Green groups slam RSPO restoration of IOI’s certification

The Roundtable on Sustainable Palm Oil has lifted Malaysian palm oil giant IOI Group’s suspension from RSPO certification, but green groups have called this move “risky and counter-productive” and “naive in the extreme”.

palm oil stakeholders ioi
Malaysia palm oil firm IOI has promised to conduct stakeholder engagements with all relevant government departments and ministries regulating the palm oil industry in Indonesia. Image: Shutterstock

The Roundtable on Sustainable Palm Oil (RSPO) on Friday announced that it has lifted its four-month long suspension of the IOI Group’s certification, a decision that environmentalists have slammed as premature and risky.

The industry association for sustainable palm oil said in a statement that its Complaints Panel was satisfied that IOI Group had met the conditions necessary to end the suspension from August 8 onwards.

The Malaysian palm oil giant, which is a founding member of RSPO, can once again sell its palm oil as certified sustainable. 

RSPO based its decision on several documents and work-plans that IOI in recent months submitted to RSPO and Aidenvironment—the Dutch non-profit which filed the complaint against three IOI subsidiaries in Indonesia last April. 

The companies—PT Sukses Karya Sawit, PT Berkat Nabati Sawit, and PT Bumi Sawit Sejahtera—were accused of planting new crops without the required advance notice or proper permits; clearing peatland and areas with a high conservation value; and failing to have a time-bound plan to become fully compliant with RSPO’s sustainability standards and principles. 

Failure to rectify these issues for a year prompted RSPO to suspend IOI’s ceritification in late March this year. 

Since then, IOI has submitted plans to address the legal and environmental issues facing its subsidiaries, rehabilitate damaged peat and high conservation areas, and make the plantation boundaries of the companies available for external monitoring, among other measures.  

Aidenvironment, in a joint statement issued with IOI on July 28, noted that the two organisations have made “significant progress” on resolving the complaint.  

Both RSPO and Aidenvironment cautioned that they would closely monitor IOI’s progress in delivering the plans, and will hire an independent team of experts to do so. If the team finds significant failures in IOI’s implementation efforts, the suspension will be re-imposed with immediate effect.    

Regardless of the RSPO decision, the fact remains that IOI has yet to regain the trust of the market place.

Deborah Lapidus, campaign director, Center for International Policy

Environmental observers, however, said that RSPO should have waited to see actual results before lifting the suspension in the first place.  

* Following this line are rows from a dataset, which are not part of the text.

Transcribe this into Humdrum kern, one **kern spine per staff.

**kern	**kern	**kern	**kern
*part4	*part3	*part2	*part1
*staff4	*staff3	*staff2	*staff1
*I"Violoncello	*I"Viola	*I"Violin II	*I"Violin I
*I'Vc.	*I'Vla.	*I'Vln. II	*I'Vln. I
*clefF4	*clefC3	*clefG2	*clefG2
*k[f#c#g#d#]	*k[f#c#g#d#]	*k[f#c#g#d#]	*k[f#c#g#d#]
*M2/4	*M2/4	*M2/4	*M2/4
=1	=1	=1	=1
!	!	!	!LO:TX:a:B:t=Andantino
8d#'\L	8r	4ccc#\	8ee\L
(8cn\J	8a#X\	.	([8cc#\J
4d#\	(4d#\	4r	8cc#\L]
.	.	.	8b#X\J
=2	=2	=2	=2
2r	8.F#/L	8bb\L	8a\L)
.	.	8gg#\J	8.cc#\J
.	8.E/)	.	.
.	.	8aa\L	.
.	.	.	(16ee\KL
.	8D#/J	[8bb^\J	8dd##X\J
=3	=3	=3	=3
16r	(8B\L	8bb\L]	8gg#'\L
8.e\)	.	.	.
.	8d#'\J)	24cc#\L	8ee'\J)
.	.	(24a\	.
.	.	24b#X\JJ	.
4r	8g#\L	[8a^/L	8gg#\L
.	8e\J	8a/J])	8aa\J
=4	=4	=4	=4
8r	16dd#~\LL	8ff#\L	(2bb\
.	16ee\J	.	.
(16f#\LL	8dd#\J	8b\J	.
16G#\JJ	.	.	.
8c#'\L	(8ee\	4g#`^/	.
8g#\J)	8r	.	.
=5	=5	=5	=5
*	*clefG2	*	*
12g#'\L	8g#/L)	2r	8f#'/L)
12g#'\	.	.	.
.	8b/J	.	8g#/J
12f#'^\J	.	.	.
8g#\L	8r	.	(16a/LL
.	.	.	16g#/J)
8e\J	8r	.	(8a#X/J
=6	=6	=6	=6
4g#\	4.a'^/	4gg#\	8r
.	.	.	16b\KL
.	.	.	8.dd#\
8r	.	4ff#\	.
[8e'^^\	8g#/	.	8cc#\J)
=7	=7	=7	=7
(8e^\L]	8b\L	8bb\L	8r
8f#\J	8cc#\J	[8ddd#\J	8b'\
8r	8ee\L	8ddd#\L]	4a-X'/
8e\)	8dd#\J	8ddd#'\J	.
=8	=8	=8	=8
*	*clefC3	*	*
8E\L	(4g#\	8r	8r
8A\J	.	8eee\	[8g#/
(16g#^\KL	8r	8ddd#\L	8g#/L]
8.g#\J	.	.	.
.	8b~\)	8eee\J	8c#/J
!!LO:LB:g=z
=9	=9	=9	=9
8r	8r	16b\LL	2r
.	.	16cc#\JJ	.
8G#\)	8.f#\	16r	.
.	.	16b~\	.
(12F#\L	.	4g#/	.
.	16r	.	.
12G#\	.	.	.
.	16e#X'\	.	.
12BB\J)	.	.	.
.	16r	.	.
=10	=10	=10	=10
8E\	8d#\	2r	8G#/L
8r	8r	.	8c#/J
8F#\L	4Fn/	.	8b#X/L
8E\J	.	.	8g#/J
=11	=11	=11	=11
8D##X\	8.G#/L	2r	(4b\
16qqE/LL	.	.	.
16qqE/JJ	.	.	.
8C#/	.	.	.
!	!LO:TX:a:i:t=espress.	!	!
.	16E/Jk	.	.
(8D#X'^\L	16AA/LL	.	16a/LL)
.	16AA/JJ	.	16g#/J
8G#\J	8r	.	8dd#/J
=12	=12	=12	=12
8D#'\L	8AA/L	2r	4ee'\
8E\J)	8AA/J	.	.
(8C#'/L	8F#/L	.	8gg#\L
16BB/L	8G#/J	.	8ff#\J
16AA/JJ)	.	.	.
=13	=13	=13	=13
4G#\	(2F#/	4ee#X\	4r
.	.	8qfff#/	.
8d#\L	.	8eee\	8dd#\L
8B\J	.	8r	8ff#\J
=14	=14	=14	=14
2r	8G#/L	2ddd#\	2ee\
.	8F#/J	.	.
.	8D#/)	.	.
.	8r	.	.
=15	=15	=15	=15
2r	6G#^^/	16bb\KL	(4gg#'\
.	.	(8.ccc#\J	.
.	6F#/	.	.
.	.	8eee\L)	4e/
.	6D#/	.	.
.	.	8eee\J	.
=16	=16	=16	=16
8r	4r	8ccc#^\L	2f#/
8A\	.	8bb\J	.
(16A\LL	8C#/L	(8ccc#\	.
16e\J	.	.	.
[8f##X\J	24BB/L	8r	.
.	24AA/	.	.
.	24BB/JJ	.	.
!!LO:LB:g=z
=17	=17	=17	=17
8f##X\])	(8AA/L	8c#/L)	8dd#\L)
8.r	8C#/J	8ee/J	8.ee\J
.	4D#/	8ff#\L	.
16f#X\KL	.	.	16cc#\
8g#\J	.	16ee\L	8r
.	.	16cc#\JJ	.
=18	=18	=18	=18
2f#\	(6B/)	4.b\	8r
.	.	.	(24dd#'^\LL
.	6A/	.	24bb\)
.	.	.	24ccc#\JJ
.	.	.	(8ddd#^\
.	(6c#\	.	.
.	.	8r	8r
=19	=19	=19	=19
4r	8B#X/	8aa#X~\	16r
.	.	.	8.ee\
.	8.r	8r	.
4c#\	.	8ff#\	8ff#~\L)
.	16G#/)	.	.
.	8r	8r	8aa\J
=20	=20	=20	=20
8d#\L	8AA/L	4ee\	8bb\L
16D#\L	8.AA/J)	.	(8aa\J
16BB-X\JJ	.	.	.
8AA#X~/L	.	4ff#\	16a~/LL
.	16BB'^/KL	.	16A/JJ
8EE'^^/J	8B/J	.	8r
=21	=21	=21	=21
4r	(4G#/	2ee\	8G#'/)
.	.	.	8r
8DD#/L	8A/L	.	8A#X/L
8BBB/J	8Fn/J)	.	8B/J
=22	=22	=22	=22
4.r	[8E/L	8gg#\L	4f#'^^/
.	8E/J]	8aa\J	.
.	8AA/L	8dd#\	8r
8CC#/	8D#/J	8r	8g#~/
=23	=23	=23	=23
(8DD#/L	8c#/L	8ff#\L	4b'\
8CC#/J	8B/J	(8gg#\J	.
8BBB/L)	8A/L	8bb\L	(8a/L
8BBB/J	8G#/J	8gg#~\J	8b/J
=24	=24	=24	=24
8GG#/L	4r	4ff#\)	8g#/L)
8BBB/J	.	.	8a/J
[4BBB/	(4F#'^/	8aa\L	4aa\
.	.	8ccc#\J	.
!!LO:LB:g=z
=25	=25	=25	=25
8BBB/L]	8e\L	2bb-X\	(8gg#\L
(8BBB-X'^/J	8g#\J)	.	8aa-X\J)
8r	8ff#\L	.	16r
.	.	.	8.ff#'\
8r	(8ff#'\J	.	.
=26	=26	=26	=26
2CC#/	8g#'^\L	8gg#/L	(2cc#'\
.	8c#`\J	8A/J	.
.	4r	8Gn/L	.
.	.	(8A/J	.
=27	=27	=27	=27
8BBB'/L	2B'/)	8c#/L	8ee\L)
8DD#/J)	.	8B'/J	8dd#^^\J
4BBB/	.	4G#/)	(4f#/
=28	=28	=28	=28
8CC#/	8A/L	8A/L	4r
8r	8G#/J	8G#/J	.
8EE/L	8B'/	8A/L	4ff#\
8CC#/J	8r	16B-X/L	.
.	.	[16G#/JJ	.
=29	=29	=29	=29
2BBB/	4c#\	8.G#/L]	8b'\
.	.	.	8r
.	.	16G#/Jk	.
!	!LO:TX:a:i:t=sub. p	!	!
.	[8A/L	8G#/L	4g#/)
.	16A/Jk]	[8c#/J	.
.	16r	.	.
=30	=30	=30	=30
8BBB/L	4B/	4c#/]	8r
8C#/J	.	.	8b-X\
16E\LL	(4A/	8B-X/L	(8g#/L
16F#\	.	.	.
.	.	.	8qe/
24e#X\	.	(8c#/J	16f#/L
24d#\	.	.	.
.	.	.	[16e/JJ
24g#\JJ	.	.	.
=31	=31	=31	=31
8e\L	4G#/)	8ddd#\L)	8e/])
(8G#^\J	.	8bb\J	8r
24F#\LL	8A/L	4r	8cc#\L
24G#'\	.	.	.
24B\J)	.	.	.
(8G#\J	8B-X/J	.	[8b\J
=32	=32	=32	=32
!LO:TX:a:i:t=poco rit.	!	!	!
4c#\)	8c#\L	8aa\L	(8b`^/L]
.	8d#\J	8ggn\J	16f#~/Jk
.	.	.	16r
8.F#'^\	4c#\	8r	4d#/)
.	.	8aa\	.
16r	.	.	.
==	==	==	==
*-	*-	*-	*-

Deborah Lapidus, campaigns director at the Washington-based Centre for International Policy (CIP), said in a statement: “It is naive in the extreme to trust a company that has broken virtually every commitment it has made and been suspended by RSPO twice until it delivers lasting change on the ground”.  

Annisa Rahmawati, forest campaigner, Greenpeace Indonesia, added that RSPO’s move is “risky and counter-productive”, and that it sends a message that the association is more concerned about helping IOI regain customers than ensuring its standards are upheld.  

RSPO’s decision to suspend IOI’s membership prompted many of its buyers including food and beverage giants Unilever, Kellogg’s and Mars; and palm oil giant Cargill to drop IOI has a supplier, and the company in May sued RSPO because of this. It dropped the lawsuit a month later, after non-government organisations called for a mass boycott of the company. 

Rahmawati continued that “buyer companies should not make the same terrible mistake as RSPO, but instead hold out for verified action from this industry laggard before resuming trade”.

Unilever noted in a statement that it was looking into RSPO’s decision, and would decide on this matter in the coming days. Cargill, meanwhile, told Eco-Business that it “remains committed to our decision to suspend business with IOI Group”. The company added that it would review IOI’s sustainability policy and implementation plan before taking further action.  

CIP’s Lapidus noted that “regardless of the RSPO decision, the fact remains that IOI has yet to regain the trust of the market place”. 

The companies who have cut ties with IOI “know IOI poses too big a threat to the credibility of their responsible sourcing commitments and their reputations to re-engage too soon,” she added.